* [What you should do] Beginning with the line that contains "704 409 315" in the material below, print each line exactly until the line that contains "270 164 811" has been printed, then stop.

»»

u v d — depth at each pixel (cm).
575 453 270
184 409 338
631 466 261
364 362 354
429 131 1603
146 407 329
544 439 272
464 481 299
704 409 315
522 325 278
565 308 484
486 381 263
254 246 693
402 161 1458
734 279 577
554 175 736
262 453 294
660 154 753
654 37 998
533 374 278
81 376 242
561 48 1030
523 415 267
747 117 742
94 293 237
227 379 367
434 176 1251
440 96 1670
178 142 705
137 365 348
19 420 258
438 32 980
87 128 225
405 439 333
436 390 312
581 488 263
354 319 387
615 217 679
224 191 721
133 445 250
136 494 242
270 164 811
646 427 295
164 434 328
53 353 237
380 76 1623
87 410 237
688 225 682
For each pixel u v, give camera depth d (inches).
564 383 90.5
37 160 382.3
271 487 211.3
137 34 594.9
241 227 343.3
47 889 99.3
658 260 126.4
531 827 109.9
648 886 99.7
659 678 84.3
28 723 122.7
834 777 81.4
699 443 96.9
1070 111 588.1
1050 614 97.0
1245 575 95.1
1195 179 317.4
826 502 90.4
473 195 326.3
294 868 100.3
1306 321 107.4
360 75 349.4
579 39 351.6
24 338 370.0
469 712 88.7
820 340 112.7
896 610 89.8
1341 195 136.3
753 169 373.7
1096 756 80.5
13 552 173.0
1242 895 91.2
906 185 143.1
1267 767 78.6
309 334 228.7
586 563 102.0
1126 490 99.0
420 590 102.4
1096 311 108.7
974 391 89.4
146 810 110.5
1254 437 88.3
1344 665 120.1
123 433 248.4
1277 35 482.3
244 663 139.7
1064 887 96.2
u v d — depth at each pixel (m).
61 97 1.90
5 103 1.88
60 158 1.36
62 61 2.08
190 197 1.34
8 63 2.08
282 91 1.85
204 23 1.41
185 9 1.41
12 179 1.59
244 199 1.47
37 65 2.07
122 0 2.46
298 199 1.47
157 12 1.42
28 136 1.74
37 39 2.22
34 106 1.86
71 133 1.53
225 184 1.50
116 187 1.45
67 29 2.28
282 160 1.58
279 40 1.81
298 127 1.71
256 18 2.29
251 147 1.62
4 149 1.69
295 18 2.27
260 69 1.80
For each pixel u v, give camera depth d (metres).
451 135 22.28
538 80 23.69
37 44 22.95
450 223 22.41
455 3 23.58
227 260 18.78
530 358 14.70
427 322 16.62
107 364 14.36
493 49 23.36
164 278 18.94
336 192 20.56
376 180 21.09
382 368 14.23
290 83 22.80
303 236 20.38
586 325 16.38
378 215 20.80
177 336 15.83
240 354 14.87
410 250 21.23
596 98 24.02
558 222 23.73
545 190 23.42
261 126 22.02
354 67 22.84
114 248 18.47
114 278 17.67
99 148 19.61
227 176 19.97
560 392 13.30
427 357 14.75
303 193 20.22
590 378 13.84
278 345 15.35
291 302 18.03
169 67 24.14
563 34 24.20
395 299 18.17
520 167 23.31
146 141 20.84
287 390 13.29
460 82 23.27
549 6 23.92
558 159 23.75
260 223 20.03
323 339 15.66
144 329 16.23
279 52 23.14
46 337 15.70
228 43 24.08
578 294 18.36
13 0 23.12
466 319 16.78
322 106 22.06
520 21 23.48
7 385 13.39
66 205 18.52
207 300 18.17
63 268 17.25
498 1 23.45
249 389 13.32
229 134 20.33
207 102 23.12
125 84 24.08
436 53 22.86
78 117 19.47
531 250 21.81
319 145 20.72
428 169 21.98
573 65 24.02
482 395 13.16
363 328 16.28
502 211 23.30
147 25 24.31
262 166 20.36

««

* [Task result]
704 409 315
522 325 278
565 308 484
486 381 263
254 246 693
402 161 1458
734 279 577
554 175 736
262 453 294
660 154 753
654 37 998
533 374 278
81 376 242
561 48 1030
523 415 267
747 117 742
94 293 237
227 379 367
434 176 1251
440 96 1670
178 142 705
137 365 348
19 420 258
438 32 980
87 128 225
405 439 333
436 390 312
581 488 263
354 319 387
615 217 679
224 191 721
133 445 250
136 494 242
270 164 811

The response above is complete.